Two Poems

The Shape of Jazz to Come

Is war coming? Are we headed for another crazy cataclysm?
My sons, draft age. Only now can I appreciate the pain
so sharp it drains the color from one’s eyes, your reason
for living gone in a spasm of violence to be forgotten
never by survivors. This fear could become real as no movie
is surreal enough to distract attention from the certainty
you did not do enough to deflect man’s trajectory.

All could be well in the end but history portends
a periodic bloodletting followed by a quietus
without mercy. What’s the best that can be said:
he died beside his friends and buddies. Steady
on to your own inquest and rest. A perfect rest
that improves upon the inadequacy of your efforts.
What solace can be found in the remains of marriage.

So you better fight back now even if that means
war comes sooner. At least you’re fighting back, but how?
Take a minute to meditate on purpose. Science
cannot save you, neither can religion. Abstaining
from violence with love, letting prisoners go, detaining
no one at the border, inviting Chinese and Russian
scientists to our shores, defusing your own anger before it detonates,

none may be enough to save your sons.
A war president needs war, whatever. A trained
and deadly warfighter. You become what history wants
you to become. You survive if you’re lucky, if not
so what, your old parents will be alive only briefly to mourn.
Then they too go to their good graves and the pain dies down.
In the meantime a new generation builds a new space station.

Since the vortex will be sucking up the poor,
let’s not let the rich escape untouched. All go down
together, no one hoards gold or gets away with fiction.
If we have to fight let’s make sure we fight as one,
the sons of the rich side by side with the poor’s sons
and their daughters. You want slaughter? Then
let every city and back road know the new order.
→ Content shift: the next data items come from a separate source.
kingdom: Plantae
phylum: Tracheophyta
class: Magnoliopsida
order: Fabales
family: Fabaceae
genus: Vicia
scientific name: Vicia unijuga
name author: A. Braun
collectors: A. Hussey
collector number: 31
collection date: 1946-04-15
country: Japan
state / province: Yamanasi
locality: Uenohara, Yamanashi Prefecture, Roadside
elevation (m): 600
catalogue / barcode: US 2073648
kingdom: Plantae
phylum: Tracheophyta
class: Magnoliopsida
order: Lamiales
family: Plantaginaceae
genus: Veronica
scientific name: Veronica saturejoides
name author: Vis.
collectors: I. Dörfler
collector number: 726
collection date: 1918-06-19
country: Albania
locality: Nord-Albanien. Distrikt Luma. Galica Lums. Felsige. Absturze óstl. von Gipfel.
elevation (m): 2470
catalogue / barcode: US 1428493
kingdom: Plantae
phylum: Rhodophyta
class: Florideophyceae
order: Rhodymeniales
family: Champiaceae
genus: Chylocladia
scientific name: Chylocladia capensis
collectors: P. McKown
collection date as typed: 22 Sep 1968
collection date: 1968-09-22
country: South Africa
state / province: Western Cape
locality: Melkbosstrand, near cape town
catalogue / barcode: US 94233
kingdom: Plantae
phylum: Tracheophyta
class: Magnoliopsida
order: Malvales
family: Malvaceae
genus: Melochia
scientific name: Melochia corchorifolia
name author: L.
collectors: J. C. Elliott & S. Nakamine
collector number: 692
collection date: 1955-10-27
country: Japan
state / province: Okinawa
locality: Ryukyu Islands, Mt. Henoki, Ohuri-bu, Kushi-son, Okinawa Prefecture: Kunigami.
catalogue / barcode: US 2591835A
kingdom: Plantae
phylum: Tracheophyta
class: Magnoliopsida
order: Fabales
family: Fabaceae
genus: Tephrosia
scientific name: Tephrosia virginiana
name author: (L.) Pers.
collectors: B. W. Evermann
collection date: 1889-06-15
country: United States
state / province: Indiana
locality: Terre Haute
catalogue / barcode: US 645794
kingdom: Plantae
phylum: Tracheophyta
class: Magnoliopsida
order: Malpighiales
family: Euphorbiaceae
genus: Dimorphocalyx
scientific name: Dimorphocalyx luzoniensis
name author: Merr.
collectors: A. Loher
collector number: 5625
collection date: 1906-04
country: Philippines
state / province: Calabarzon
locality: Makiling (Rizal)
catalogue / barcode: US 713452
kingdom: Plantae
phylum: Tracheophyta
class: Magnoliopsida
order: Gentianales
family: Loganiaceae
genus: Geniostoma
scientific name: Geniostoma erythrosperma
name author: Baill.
I would rather watch Lalaland ten times over than have
to write this poem. I can leave home and live
in a tent or bunkhouse, eat dinner out of a tin cup
and drink water from a wooden bowl, give up
music and most of my memories to save my sons,
to save the world and avoid this war.
But that rarely happens. One is lost and found in what happens.

***

Covid Cashier

Quiet, dawn, Covid.
Biggest accomplishment yesterday: buying toilet paper.
Thanking the young cashier for doing her job.
Feeling a little sick, wearing my mask and gloves,
Spring oblivious to the virus, an idiot like Millay said.
At least we’re not beheading each other—yet.

Symptoms mild so far. Today rest,
no long walk, no knee bends.
I think I’ve watched every possible movie and tv show
and nothing’s left that doesn’t bore me.
I could learn the calculus, chemistry or physics
but will I and what for?

Most poetry is chopped up prose. That’s harsh
but true. But that’s because most days
are prose or yesterday’s news. Win or lose
sumthin’s gonna getcha. Drug cartel assassin, the blues.
If not now, when? Some other Wednesday. Why wait?
I wish I had some wisdom to translate.

It’s living and helping others to live
that counts, I guess. Cast a cold eye and guess,
walk the extra mile, report from the besieged city, be wise or a jerk.
I hope to get the antibodies the easy way,
mild symptoms, no brush with death, don’t intubate.
An existential Bessemer process, strange quark,

chances are I won’t be able to organize this day into an expressible state.
A daily exchange with nature’s enough
to alleviate my fear.
When I thanked the cashier
her smile was like the sun coming out from behind clouds
or the end of the pandemic, as if I had not wasted my life.